Yes, for candidates who completed at least one interview. You do not need to provide detailed feedback to every applicant who submitted a resume. But candidates who invested time in an interview deserve a response beyond silence. A brief, respectful rejection email takes 2 minutes and preserves the relationship. Candidates who receive thoughtful rejections are significantly more likely to reapply, refer others, and speak positively about your company.
How long should you wait to give interview feedback?
Respond within 3 to 5 business days of the interview. Faster is better. Candidates who wait longer than one week without hearing anything assume they have been rejected and move on. If you need more time to make a decision, send an update email explaining the timeline. Silence is worse than a delayed decision, and both are worse than a prompt response.
Is it legal to give interview feedback?
Yes, giving interview feedback is legal in the United States. There is no federal law prohibiting employers from sharing feedback with candidates. The legal risk comes from what you say, not from the act of giving feedback. Feedback that references protected characteristics (age, race, gender, disability, religion, national origin) or uses subjective language that could be interpreted as discriminatory creates liability. Feedback that references specific, documented, job-related criteria is legally safe.
What should you not say in interview feedback?
Avoid four categories of language. First, references to protected characteristics: anything about age, family status, pregnancy, disability, race, gender, religion, or national origin. Second, subjective personality judgments: 'not enough energy,' 'not a cultural fit,' 'seemed overqualified.' Third, promises about future consideration that you cannot guarantee: 'we will definitely consider you next time.' Fourth, detailed performance critiques that go beyond job requirements: unsolicited career advice or personal criticism. Stick to job-related, documented criteria.
Should interview feedback be given by email or phone?
For most small businesses, email is the best default for rejection feedback because it creates a documented record, gives the candidate time to process, and is less time-intensive for the employer. Phone calls are better for finalists (top 2-3 candidates) where a personal touch preserves the relationship for future roles. Offers should always start with a phone call followed by a written offer letter. Never deliver feedback via text message or social media.
How do you write a post-interview scorecard?

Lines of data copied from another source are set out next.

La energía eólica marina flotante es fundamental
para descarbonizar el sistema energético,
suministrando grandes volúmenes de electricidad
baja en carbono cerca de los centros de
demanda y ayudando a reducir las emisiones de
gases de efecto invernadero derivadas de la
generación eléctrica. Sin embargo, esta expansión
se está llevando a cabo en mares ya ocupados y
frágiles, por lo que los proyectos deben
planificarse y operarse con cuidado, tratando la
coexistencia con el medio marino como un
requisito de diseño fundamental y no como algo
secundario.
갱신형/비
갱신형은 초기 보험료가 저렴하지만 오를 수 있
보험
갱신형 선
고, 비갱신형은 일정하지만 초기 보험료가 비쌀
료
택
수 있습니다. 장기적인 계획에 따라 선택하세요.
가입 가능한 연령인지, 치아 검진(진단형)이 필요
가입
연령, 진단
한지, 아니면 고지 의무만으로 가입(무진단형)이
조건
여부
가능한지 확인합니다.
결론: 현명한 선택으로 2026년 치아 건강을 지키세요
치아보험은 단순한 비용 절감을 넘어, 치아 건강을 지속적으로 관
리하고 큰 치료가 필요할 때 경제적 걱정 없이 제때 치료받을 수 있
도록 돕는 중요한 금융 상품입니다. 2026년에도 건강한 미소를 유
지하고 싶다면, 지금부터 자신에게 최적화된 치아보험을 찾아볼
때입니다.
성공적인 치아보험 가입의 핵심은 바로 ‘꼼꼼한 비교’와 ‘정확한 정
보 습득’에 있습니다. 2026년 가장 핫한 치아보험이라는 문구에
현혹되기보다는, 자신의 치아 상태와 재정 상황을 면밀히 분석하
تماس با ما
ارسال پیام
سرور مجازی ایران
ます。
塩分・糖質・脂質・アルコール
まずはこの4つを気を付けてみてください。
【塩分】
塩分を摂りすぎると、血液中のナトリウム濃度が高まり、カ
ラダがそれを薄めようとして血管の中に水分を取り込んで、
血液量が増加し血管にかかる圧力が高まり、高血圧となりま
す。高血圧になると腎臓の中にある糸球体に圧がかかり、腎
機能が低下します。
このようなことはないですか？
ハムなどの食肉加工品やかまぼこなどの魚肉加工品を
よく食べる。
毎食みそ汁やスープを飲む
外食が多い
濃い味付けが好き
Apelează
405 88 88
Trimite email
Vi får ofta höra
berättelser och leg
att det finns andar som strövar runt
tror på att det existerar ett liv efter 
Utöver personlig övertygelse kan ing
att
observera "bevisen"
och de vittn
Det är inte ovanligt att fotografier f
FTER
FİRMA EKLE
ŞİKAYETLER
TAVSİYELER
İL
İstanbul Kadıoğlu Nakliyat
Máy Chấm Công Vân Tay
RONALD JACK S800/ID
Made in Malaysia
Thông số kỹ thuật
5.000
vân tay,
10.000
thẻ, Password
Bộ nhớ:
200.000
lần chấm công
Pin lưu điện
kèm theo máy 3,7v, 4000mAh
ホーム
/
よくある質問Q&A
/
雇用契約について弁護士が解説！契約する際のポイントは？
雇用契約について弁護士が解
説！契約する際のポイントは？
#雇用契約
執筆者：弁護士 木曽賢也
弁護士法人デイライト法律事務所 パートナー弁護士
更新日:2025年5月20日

A post-interview scorecard rates the candidate on 4 to 6 job-related criteria using a simple scale (1 to 3 or 1 to 5). Complete it within 30 minutes of the interview while details are fresh. Common criteria include technical or role skills, communication, problem-solving, motivation, and culture add. Each criterion gets a numeric score and a one-sentence note. The scorecard ends with an overall recommendation (strong hire, hire, no hire, strong no hire). This creates a documented, consistent evaluation across all candidates.
What is the connection between interview feedback and onboarding?
Interview feedback creates the bridge between hiring and onboarding. The scorecard notes from the final interview contain information that directly informs the onboarding plan: areas where the candidate is strong (less training needed), areas where they need development (more training), learning preferences they mentioned, and goals they discussed. Sharing relevant scorecard notes with the onboarding manager gives the new hire a more personalized first 30 days instead of a generic orientation.
How do you handle feedback when you hire the candidate?
Positive feedback for hired candidates is just as important as rejection feedback. Call the candidate to deliver the offer, then follow up with a written offer letter. In both communications, be specific about what impressed you: the skills that stood out, the answers that demonstrated fit, and what you are excited about them contributing. This specificity sets expectations for Day 1, builds momentum before the start date, and reduces the chance that the candidate gets cold feet during the gap between acceptance and first day.